(RECORDS FOR THIS TASK begins)
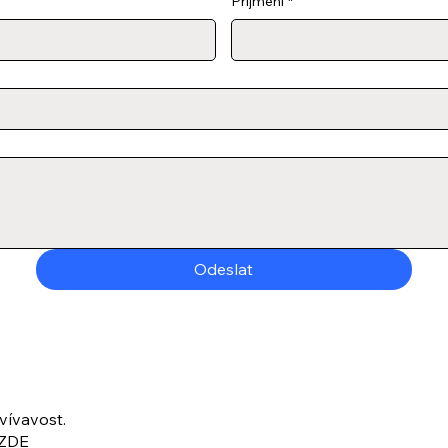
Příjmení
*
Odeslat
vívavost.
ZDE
(RECORDS FOR THIS TASK ends)
(RECORDS FOR THIS TASK begins)
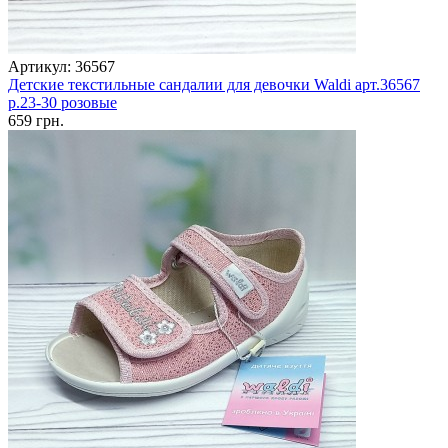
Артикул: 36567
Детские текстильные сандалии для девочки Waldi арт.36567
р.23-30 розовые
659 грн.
(RECORDS FOR THIS TASK ends)
(RECORDS FOR THIS TASK begins)
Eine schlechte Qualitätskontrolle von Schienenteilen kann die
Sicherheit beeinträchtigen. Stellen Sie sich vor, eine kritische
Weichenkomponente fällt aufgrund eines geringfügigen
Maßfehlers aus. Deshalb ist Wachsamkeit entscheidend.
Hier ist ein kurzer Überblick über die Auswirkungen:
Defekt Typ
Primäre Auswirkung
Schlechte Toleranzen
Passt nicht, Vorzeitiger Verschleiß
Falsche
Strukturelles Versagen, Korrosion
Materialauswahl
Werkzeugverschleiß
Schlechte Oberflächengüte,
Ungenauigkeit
(RECORDS FOR THIS TASK ends)
AIM OF THE TASK ▸ Your task is to retype the entries verbatim, starting with the line that holds "Hier ist ein" and stopping after the line that holds "Ungenauigkeit".

RESULT ▸
Hier ist ein kurzer Überblick über die Auswirkungen:
Defekt Typ
Primäre Auswirkung
Schlechte Toleranzen
Passt nicht, Vorzeitiger Verschleiß
Falsche
Strukturelles Versagen, Korrosion
Materialauswahl
Werkzeugverschleiß
Schlechte Oberflächengüte,
Ungenauigkeit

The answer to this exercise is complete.